Japan's No.2 automaker said most of the 1,900 workers -- including about 600 interns -- at the wholly-owned parts factory had agreed to management's offer for a 24 percent wage hike, with less than 100 holdouts still refusing the terms after violent clashes on Monday.

But as of midday Tuesday, production at the factory, in Foshan, Guangdong province, had yet to resume, while workers inspected equipment and prepared to restart the line, Honda spokesman Yoshiyuki Kuroda said.

China has been hit with a string of labor disputes at foreign companies, whose migrant workers have begun to demand better pay and conditions.

Strikes are technically illegal in China, which fears any overt signs of social unrest, but have become more common lately as employers try to rein in rapidly rising costs, especially in southern China, dubbed the world's workshop.

Honda has been unable to build cars in the country since last week after workers at the parts plant went on strike demanding higher pay. With few transmissions built and inventory running low, Honda said it planned to keep four local assembly plants idle through Wednesday.

The company said it would decide later on Tuesday what its plans were going forward.

At a dormitory for workers in a nearby village, an 18-year-old intern told Reuters a company representative came by to tell workers not to go to work on Tuesday in case of a repeat of conflicts that flared up the previous day.

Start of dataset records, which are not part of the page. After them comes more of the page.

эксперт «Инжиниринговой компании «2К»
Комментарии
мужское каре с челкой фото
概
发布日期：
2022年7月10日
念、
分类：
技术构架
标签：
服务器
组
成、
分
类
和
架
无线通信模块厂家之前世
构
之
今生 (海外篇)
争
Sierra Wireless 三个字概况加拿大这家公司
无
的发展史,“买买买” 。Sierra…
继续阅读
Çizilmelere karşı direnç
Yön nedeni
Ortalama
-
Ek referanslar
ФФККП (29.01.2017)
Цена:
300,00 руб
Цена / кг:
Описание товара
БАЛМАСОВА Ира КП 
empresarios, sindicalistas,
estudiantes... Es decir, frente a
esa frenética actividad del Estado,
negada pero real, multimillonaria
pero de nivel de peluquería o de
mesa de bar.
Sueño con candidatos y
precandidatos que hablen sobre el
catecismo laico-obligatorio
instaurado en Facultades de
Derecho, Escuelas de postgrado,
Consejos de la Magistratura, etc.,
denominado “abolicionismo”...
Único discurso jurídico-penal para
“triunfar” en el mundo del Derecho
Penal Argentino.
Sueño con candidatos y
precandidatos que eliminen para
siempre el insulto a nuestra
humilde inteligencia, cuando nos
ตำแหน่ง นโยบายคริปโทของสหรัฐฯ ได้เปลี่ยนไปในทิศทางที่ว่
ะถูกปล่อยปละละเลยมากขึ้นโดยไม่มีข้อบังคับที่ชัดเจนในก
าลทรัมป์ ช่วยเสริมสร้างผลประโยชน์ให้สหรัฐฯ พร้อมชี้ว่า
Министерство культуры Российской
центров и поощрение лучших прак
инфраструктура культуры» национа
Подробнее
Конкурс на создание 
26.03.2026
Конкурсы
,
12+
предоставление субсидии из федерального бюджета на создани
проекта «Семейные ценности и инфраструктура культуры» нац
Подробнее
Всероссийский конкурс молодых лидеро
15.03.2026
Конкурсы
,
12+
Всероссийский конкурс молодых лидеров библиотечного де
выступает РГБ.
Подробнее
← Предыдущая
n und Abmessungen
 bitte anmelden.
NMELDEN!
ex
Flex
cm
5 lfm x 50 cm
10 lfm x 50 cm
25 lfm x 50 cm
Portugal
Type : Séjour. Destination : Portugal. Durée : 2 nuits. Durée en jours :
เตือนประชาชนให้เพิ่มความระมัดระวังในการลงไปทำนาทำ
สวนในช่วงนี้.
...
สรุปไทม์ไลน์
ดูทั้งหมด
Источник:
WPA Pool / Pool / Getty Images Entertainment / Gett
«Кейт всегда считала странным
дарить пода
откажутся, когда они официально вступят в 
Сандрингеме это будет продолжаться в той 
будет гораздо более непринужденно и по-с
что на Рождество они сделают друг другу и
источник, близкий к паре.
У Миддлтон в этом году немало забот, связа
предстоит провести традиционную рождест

On Monday, some striking workers displayed scratches underneath their shirts, saying they were roughed up by union officials who tried to push them out of factory grounds as police and reporters watched.

The Communist Party-backed All China Federation of Labour Unions discourages independent worker activism and generally sides with management.

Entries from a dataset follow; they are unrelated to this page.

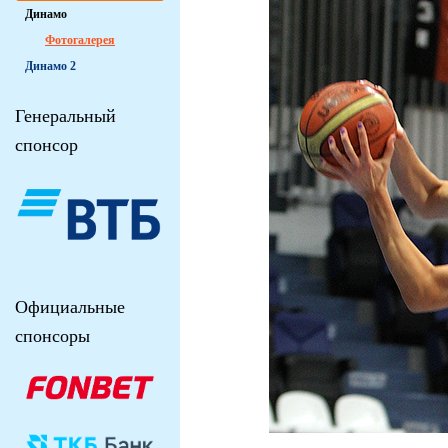
Динамо
Фотогалерея
Динамо 2
Генеральный
спонсор
Официальные
спонсоры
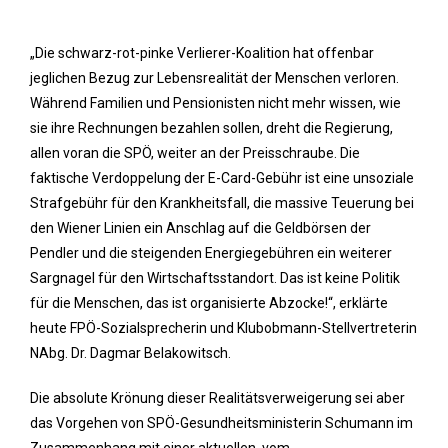
„Die schwarz-rot-pinke Verlierer-Koalition hat offenbar
jeglichen Bezug zur Lebensrealität der Menschen verloren.
Während Familien und Pensionisten nicht mehr wissen, wie
sie ihre Rechnungen bezahlen sollen, dreht die Regierung,
allen voran die SPÖ, weiter an der Preisschraube. Die
faktische Verdoppelung der E-Card-Gebühr ist eine unsoziale
Strafgebühr für den Krankheitsfall, die massive Teuerung bei
den Wiener Linien ein Anschlag auf die Geldbörsen der
Pendler und die steigenden Energiegebühren ein weiterer
Sargnagel für den Wirtschaftsstandort. Das ist keine Politik
für die Menschen, das ist organisierte Abzocke!“, erklärte
heute FPÖ-Sozialsprecherin und Klubobmann-Stellvertreterin
NAbg. Dr. Dagmar Belakowitsch.
Die absolute Krönung dieser Realitätsverweigerung sei aber
das Vorgehen von SPÖ-Gesundheitsministerin Schumann im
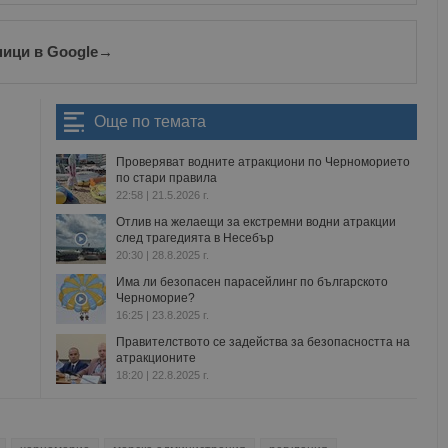
Доставчик
/
Домейн
Описание
до
oken
Сесия
Това е бисквитка против фалшифицира
Microsoft
ници в Google
→
приложения, изградени с помощта на
Corporation
технологии. Той е предназначен да 
www.dunavmost.com
публикуване на съдържание на уебсай
фалшифициране на искания между сай
информация за потребителя и се уни
Още по темата
на браузъра.
ADATA
5 месеца
Тази бисквитка се използва за съхран
YouTube
Проверяват водните атракциони по Черноморието
4
потребителя и избора на поверително
.youtube.com
по стари правила
седмици
взаимодействие със сайта. Той записв
22:58 | 21.5.2026 г.
на посетителя по отношение на разл
настройки за поверителност, като гар
Отлив на желаещи за екстремни водни атракции
предпочитания се спазват в бъдещите
след трагедията в Несебър
29
Тази бисквитка се използва за разгр
Cloudflare Inc.
20:30 | 28.8.2025 г.
минути
и ботовете. Това е от полза за уебсайт
.twitter.com
59
валидни отчети за използването на те
Има ли безопасен парасейлинг по българското
секунди
Черноморие?
16:25 | 23.8.2025 г.
tion
.hit.gemius.pl
1 година
Тази бисквитка се използва, за да се 
собственика на сайта за премахването
Правителството се задейства за безопасността на
получени от системата, осигуряване н
атракционите
адаптивност с развиващите се уеб ста
18:20 | 22.8.2025 г.
законодателство за поверителност.
Сесия
Тази бисквитка се задава от Doublecli
Microsoft
информация за това как крайният по
Corporation
уебсайта и всяка реклама, която кра
www.dunavmost.com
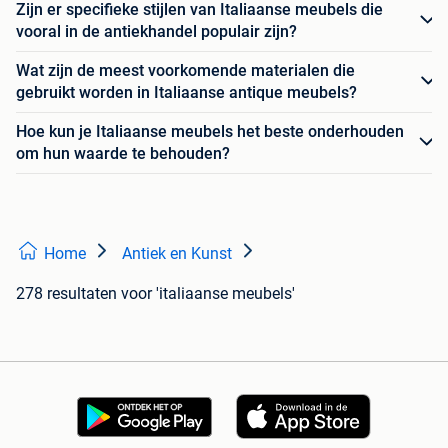
Zijn er specifieke stijlen van Italiaanse meubels die
vooral in de antiekhandel populair zijn?
Wat zijn de meest voorkomende materialen die
gebruikt worden in Italiaanse antique meubels?
Hoe kun je Italiaanse meubels het beste onderhouden
om hun waarde te behouden?
Home
Antiek en Kunst
278 resultaten
voor 'italiaanse meubels'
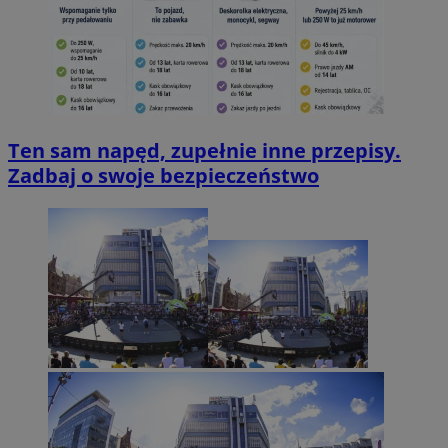
Ten sam napęd, zupełnie inne przepisy.
Zadbaj o swoje bezpieczeństwo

The tussle between union members, striking workers and those trying to work within the factory was preventing a smooth transition to operations, Honda's Kuroda said.

The factory had initially planned to produce manual transmissions through the night shift on Monday, but work was cut short after less than three hours, he said.

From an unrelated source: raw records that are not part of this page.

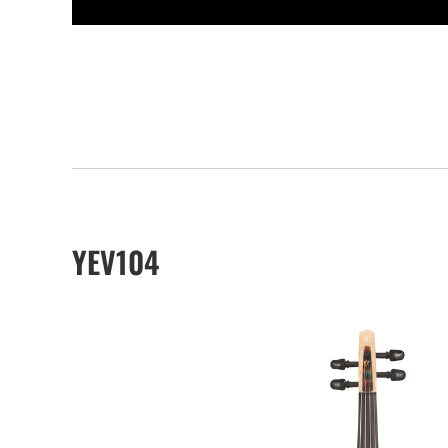
YEV104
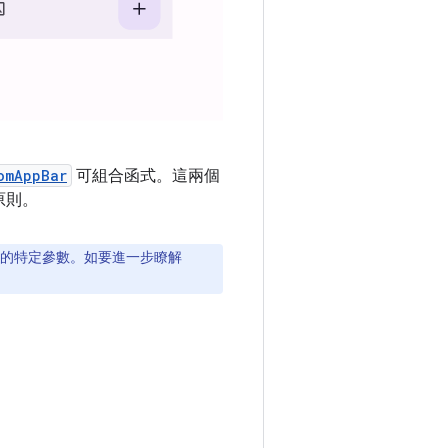
omAppBar
可組合函式。這兩個
原則。
的特定參數。如要進一步瞭解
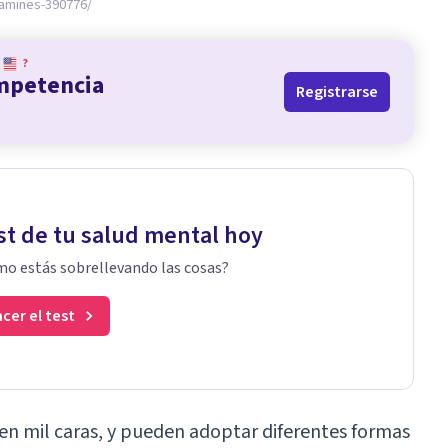
amines-390776/
?
ompetencia
Registrarse
st de tu salud mental hoy
o estás sobrellevando las cosas?
cer el test
en mil caras, y pueden adoptar diferentes formas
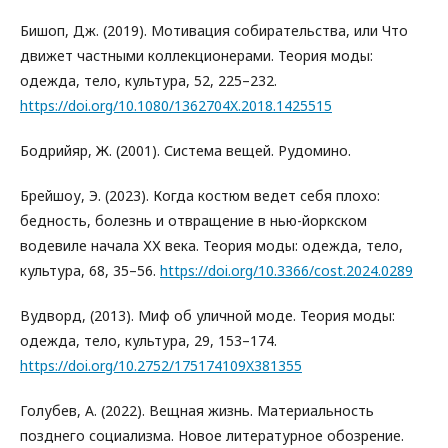
Бишоп, Дж. (2019). Мотивация собирательства, или Что
движет частными коллекционерами. Теория моды:
одежда, тело, культура, 52, 225–232.
https://doi.org/10.1080/1362704X.2018.1425515
Бодрийяр, Ж. (2001). Система вещей. Рудомино.
Брейшоу, Э. (2023). Когда костюм ведет себя плохо:
бедность, болезнь и отвращение в нью-йоркском
водевиле начала ХХ века. Теория моды: одежда, тело,
культура, 68, 35–56.
https://doi.org/10.3366/cost.2024.0289
Вудворд, (2013). Миф об уличной моде. Теория моды:
одежда, тело, культура, 29, 153–174.
https://doi.org/10.2752/175174109X381355
Голубев, А. (2022). Вещная жизнь. Материальность
позднего социализма. Новое литературное обозрение.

On Tuesday morning, about 100-200 angry workers approached the factory gate from inside the compound to appeal to reporters, complaining about being beaten by union members the day before, according to a witness.

The intern, who asked not to be identified due to the sensitivity of the matter, said many workers were not signing the contract yet because they want to see how the company responds to Monday's violence.

Including a small exports-only factory producing the Jazz subcompact, Honda has capacity to build 650,000 cars a year in China, the world's fastest-growing car market.

The company had offered an increase of 477 yuan per month for interns, whose pay ranged from 900 to 1,300 yuan per month, the intern said.

The interns are students who are required by their schools to get work experience, with internships lasting between six months to a year and a half, he added.

The parts factory, which builds manual and automatic transmissions, offered to lift workers' monthly starting salary by 366 yuan ($53.59) to 1,910 yuan ($279.6).

Around midday, security levels appeared to have returned to normal at the site.

Other foreign firms have also been raising wages following criticisms about pay and conditions.

Taiwan's Hon Hai Precision Industry Co Ltd <2317.TW> said last week it plans to raise salaries by about a fifth at its Foxconn International <2038.HK> unit, maker of Apple Inc's iPhone, as it struggles to stop a spate of suicides and quell public anger.

Honda's shares were down 0.5 percent in afternoon trade, roughly in line with the broader Tokyo market <.N225>.